Things reached a peak last Christmas when she posted comparing Jesus to Palestinians. AOC drew parallels between Jesus’ persecutors and present-day Israel, and wrote that Jesus was born in “modern-day Palestine” under a government carrying out “a massacre of innocents.” According to the New Testament, Jesus was a Jew who lived within the modern borders of Israel and was killed by the Roman forces ruling the territory at the time.
“He was part of a targeted population being indiscriminately killed to protect an unjust leader’s power,” Ocasio-Cortez wrote. “Thousands of years later, right-wing forces are violently occupying Bethlehem as similar stories unfold for today’s Palestinians.” In the post, Ocasio-Cortez completely ignored Hamas, the October 7 attack, and the kidnapped soldiers, receiving severe backlash on social media.
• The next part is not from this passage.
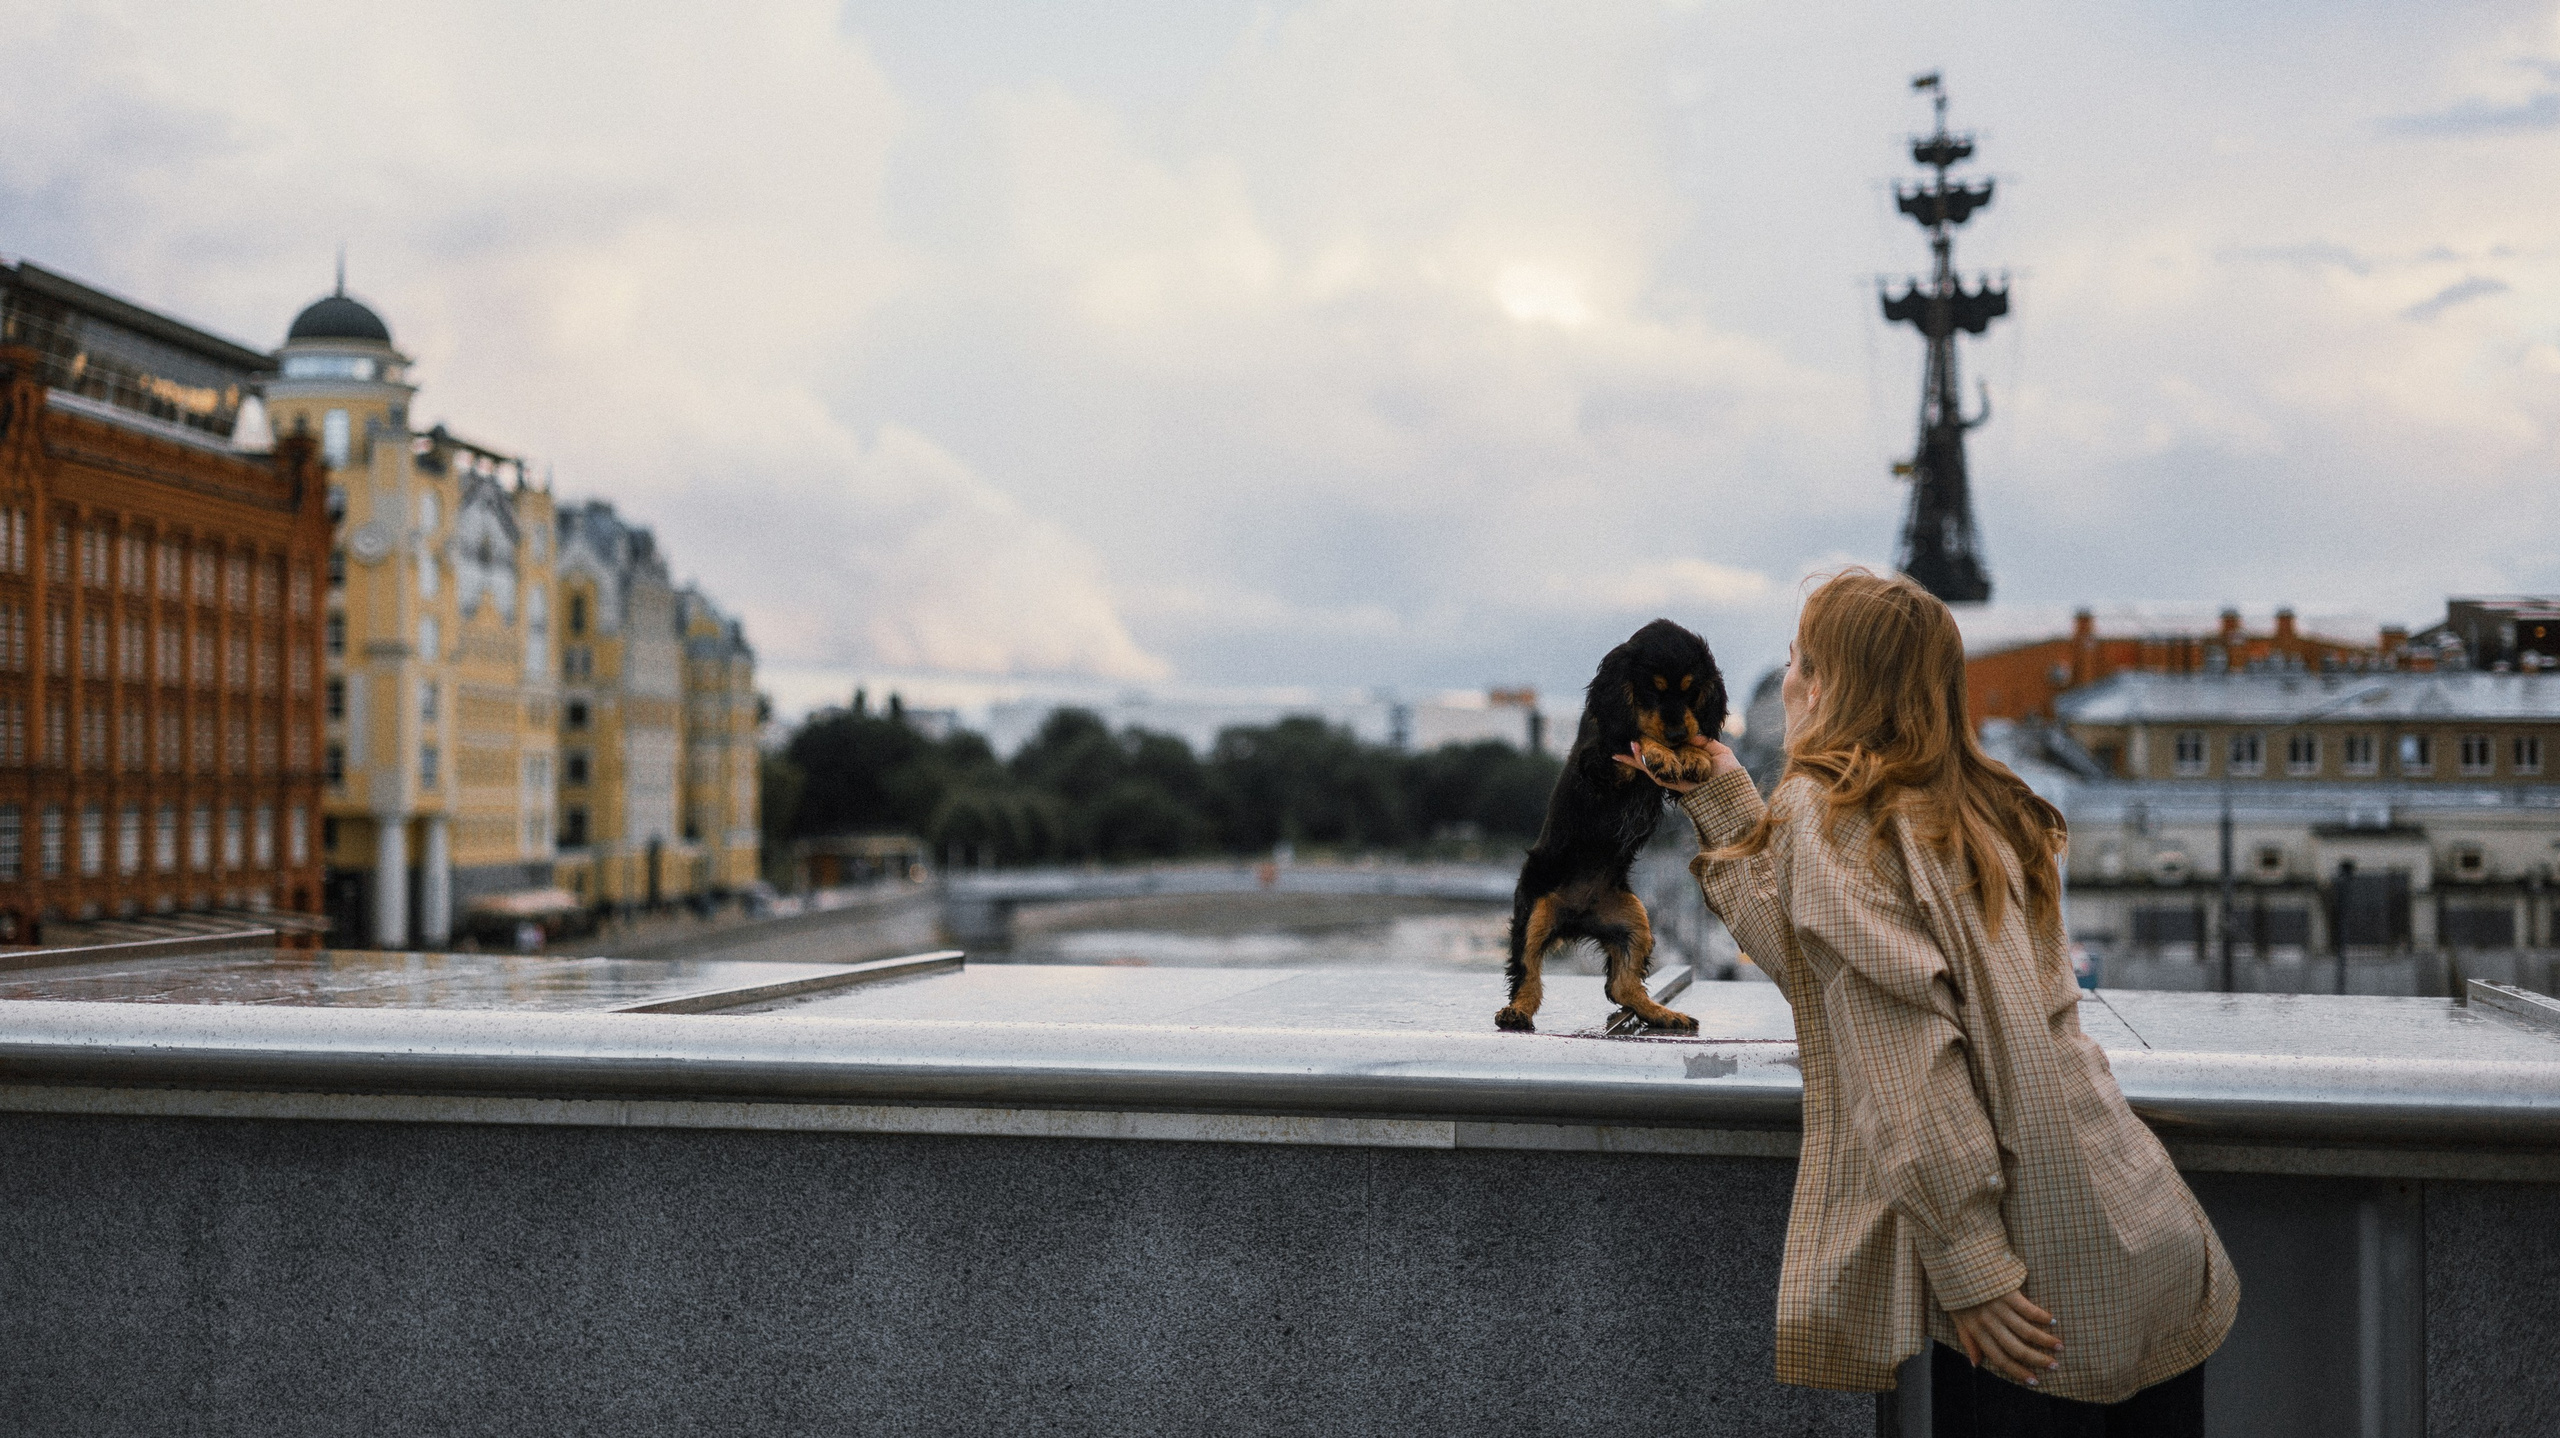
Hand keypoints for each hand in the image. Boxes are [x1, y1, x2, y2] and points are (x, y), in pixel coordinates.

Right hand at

It's easy to get upset and dismiss AOC's positions, but it's more effective to understand that she represents a generation with vastly different views on Israel. Unlike her parents and grandparents, who witnessed the establishment of Israel in the aftermath of the Holocaust, this generation grew up with Israel already a military power, and its policies have been a source of significant debate.
Even those who claim in polls to fully support Israel in its conflicts with Gaza often believe that the U.S. shouldn't continue funding the IDF's operations. AOC's perspective reflects a broader shift in attitudes toward Israel, shaped by a different historical context and a desire for a reevaluation of U.S. support.